La Chambre attend 330 personnes. La grande salle est pleine à craquer. Le public, docile, écoute sagement le maire et rit de ses blagues.

Car le premier invité est le maire de Montréal, Gérald Tremblay. Il est en grande forme, le maire. Il sort de son texte, fait des blagues, s'emporte et brasse la cage. Un Gérald Tremblay mordant qui pourfend les oiseaux de malheur qui osent dire que sa ville souffre d'immobilisme.

«Je veux chasser le spectre de l'immobilisme qui semble être réapparu, lance-t-il. C'est devenu un mantra de dire qu'il y a de l'immobilisme. Non, il n'y en a pas, au contraire! (...) Oui, on peut faire du Montréal bashing, mais il faut rester positif. (...) Si vous voulez reprendre le discours de l'immobilisme, j'ai trouvé la recette: je n'écoute plus!»

Étonnant. Un maire qui n'écoute plus. Gérald Tremblay ne nous a pas habitués à cette méthode musclée, lui qui a toujours cultivé la bonhomie.

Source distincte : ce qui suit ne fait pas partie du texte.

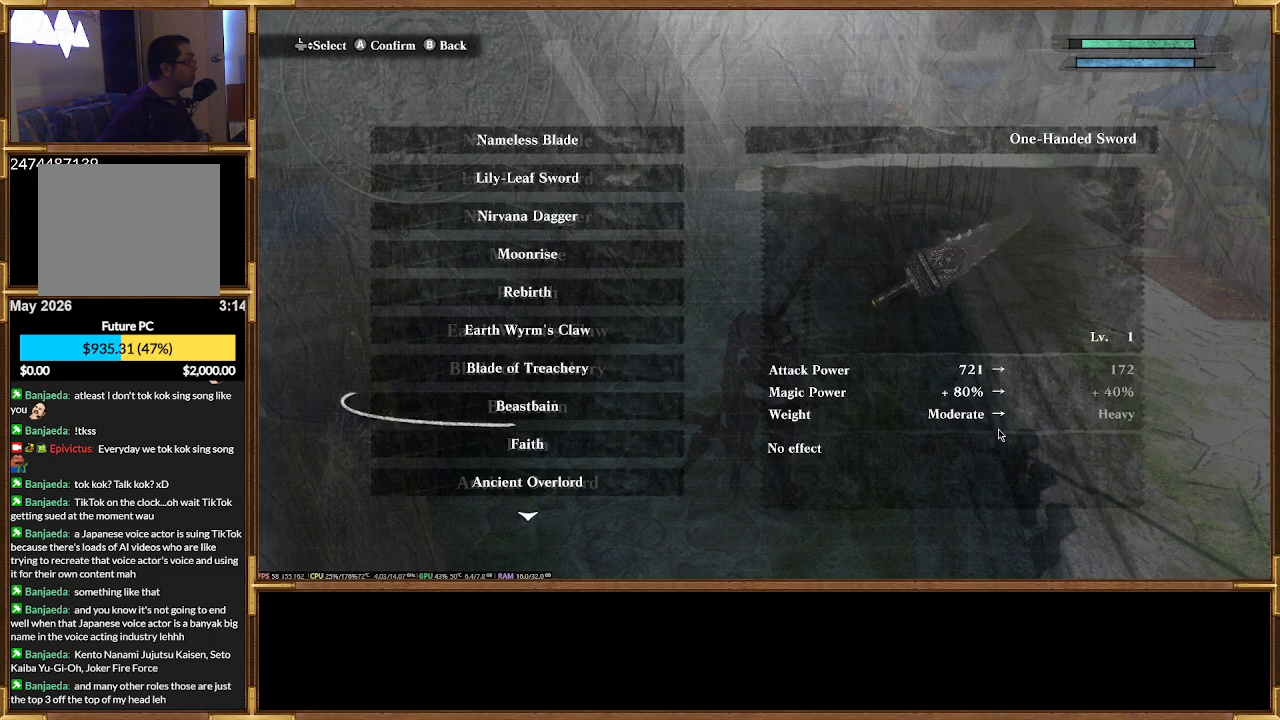
{"buttons": ["DPAD_DOWN"], "events": [[67, "DPAD_DOWN", "up"], [200, "DPAD_DOWN", "down"], [333, "DPAD_DOWN", "up"], [467, "DPAD_DOWN", "down"]]}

Il reconnaît que tout ne tourne pas rond dans sa ville. Oui, il y a des «lourdeurs» et «certaines lenteurs».

«Au-delà des critiques, est-ce qu'il faut toujours blâmer quelqu'un? Est-ce qu'il faut toujours ME blâmer? On devrait se dire: «Le maire n'est pas seul, on l'aime bien, le maire», mais mosus, (...) c'est lourd. (...) Il faut trouver une façon d'améliorer notre efficacité.»

Il s'empresse d'ajouter que Montréal croule sous les projets. Le problème, c'est que la grande majorité de ces projets restent sur papier. Combien y a-t-il eu de pelletées de terre en neuf ans, c'est-à-dire depuis que le maire est au pouvoir? Une, deux peut-être.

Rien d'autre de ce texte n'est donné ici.